[Exercise materials Boundary: Start]

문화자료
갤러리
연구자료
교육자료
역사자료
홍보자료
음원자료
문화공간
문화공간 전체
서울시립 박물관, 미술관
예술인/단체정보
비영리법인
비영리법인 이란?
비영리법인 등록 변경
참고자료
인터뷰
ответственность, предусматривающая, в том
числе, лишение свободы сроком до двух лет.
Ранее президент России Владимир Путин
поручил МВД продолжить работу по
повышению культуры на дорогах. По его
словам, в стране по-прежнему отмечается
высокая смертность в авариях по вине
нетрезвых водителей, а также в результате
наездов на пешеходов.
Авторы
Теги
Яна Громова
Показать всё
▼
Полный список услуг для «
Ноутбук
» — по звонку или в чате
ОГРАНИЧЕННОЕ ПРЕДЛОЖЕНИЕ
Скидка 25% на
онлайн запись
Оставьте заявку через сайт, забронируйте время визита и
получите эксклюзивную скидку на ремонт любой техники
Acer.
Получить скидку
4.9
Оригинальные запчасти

[Exercise materials Boundary: End]
[Exercise materials Boundary: Start]

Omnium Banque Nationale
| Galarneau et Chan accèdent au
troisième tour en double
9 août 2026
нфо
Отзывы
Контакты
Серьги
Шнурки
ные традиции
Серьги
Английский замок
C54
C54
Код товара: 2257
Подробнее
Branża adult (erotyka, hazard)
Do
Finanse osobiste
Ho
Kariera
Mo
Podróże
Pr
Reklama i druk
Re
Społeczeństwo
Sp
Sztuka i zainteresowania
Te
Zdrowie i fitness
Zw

[Exercise materials Boundary: End]

• Work required
After reading the records above, give the number of lines that include "скидку", and add nothing else.

• Your response
2